Immuno-flowFISH is a novel technique that combines the functionality of flow cytometry with high-resolution digital images that can capture fluorescent signals and quantifiable numerical data. This high-throughput method integrates the well-established diagnostic techniques of fluorescence in situ hybridisation (FISH) with immunophenotyping on cells in suspension. Previous studies within the group have demonstrated the efficacy of this technique for use with prognostically significant numerical chromosomal abnormalities in CLL i.e. trisomy 12 (1). This particular study, following an international exchange with the University of Western Australia, aimed to improve “spot” detection sensitivity with the locus-specific del(17p12) probe. Normal blood (n = 15) and diagnostic/follow-up CLL cases (n = 20) were assessed. CLL peripheral blood mononuclear cells were identified using a CD5+/CD19+/CD3- phenotype. Subsequently, cells were fixed, permeabilised and DNA was denatured before incubation with chromosome 17 enumeration (CEP17) and 17p12 locus-specific FISH probes. SYTOX AADvanced was used as a nuclear marker.
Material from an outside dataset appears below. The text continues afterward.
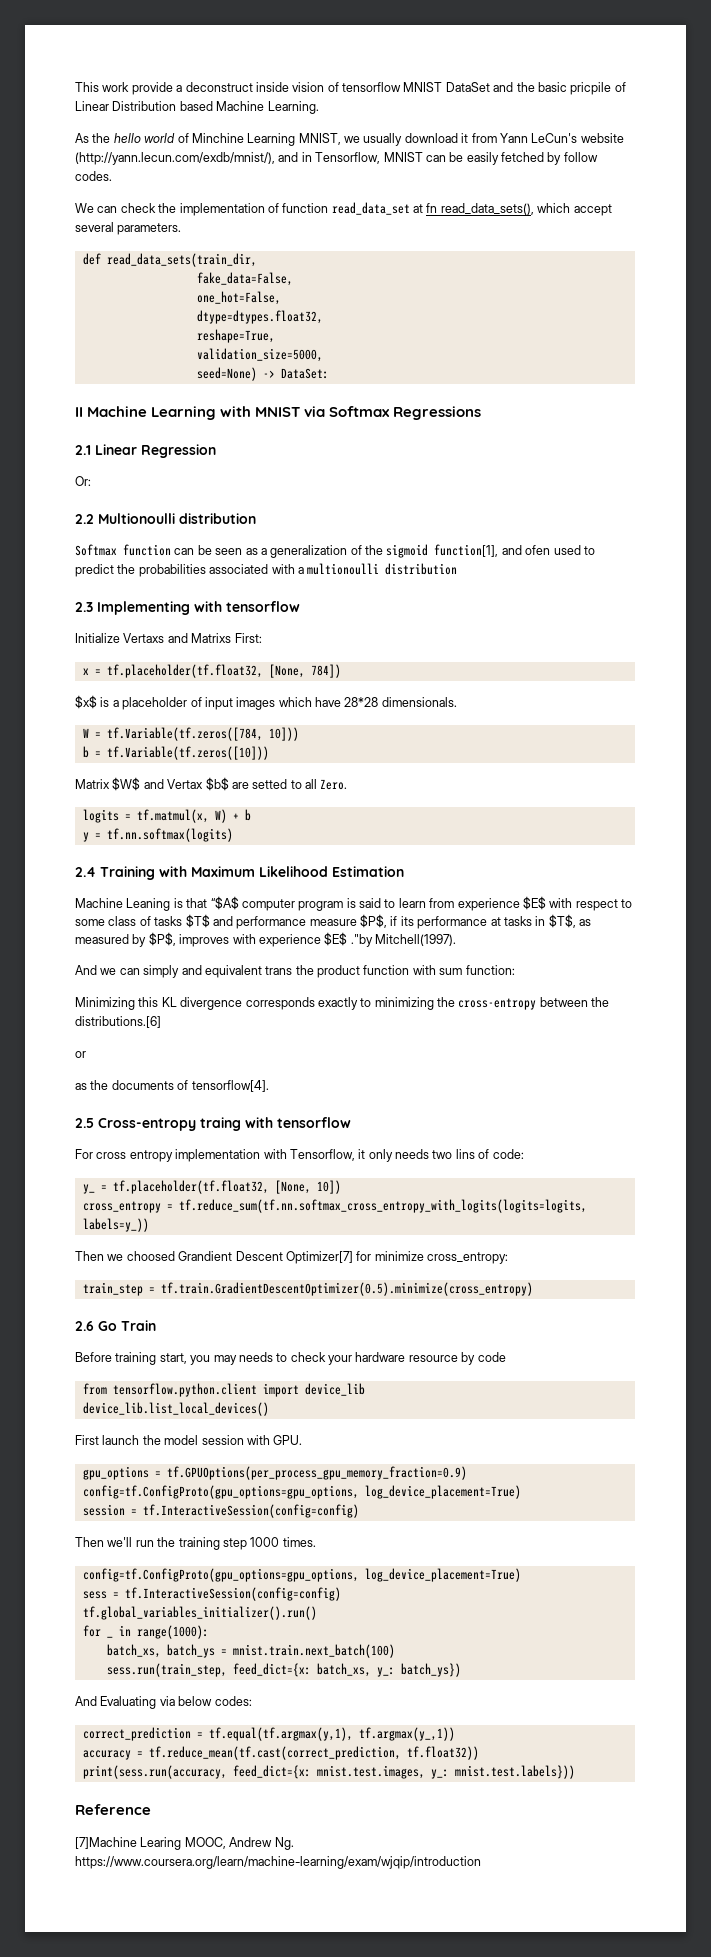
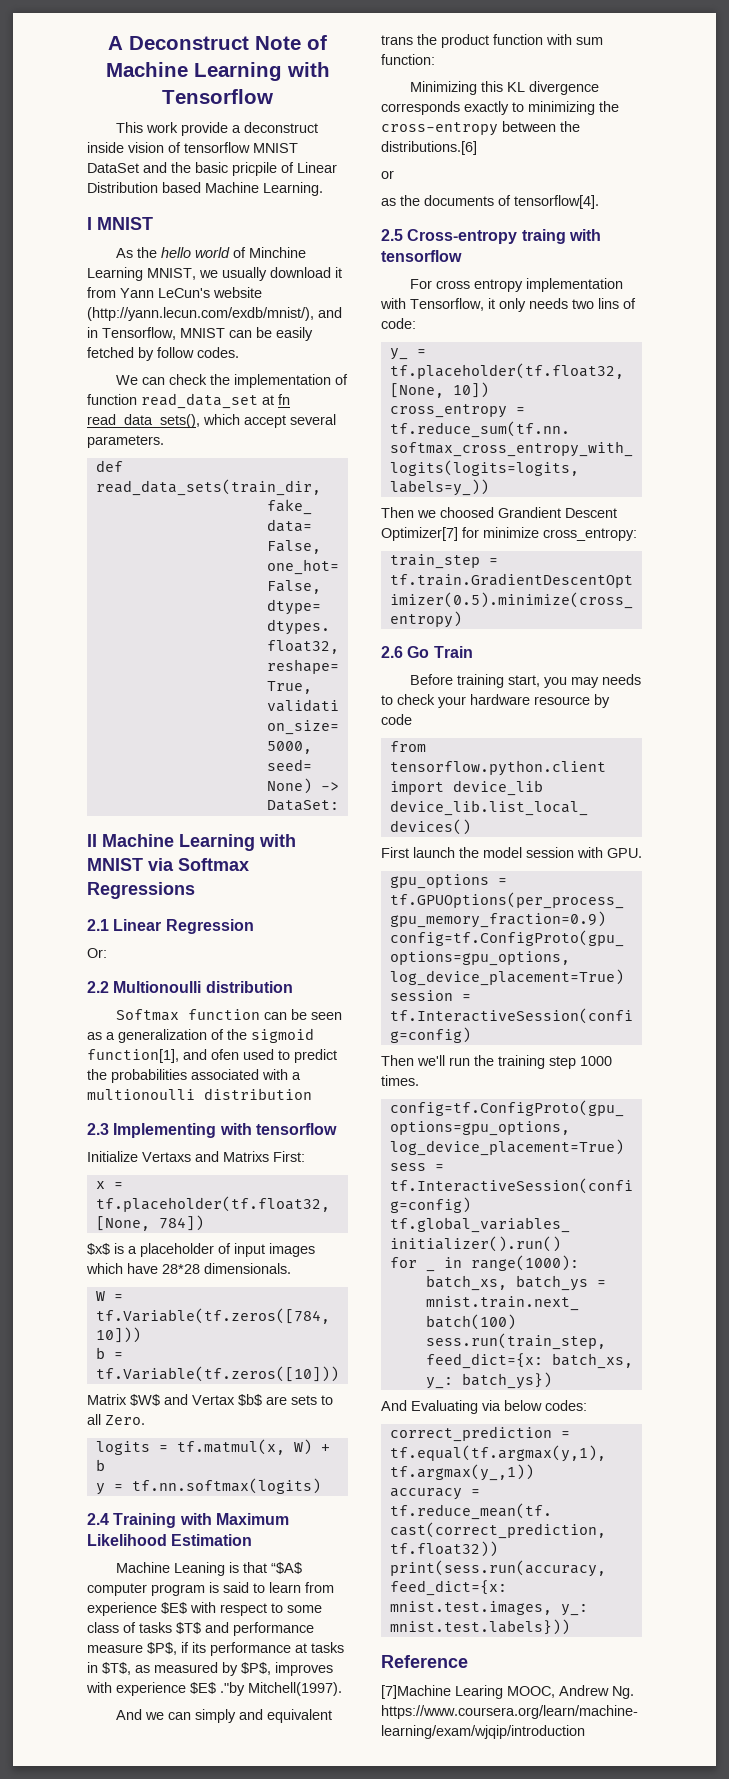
(75, 87) none -> [108,35,327,50] [105,62,330,81] [162,89,273,104] A Deconstruct Note of Machine Learning with Tensorflow //
(319, 107) none -> [87,217,153,230] // I MNIST
[252,779,288,789] setted -> [291,1395,317,1405] sets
Greater than 10,000 cells were analysed for each sample using the Amnis ImageStreamX Mark II imaging flow cytometer. Digital images (x40/x60 magnification with extended depth of field) and quantitative data were used to assess morphology and FISH probe spot counts in cells, using the IDEAS software. Majority two spots were detected on all normal and non-del(17p) cases, whilst loss of one 17p12 probe spot was identified in eight cases. T cells within each of the cases were used as an internal control. All CLL cases were independently verified by conventional FISH. This new method enables FISH probe signals from phenotypically-identified cells to be analysed rapidly, providing accurate analysis of chromosomal abnormalities.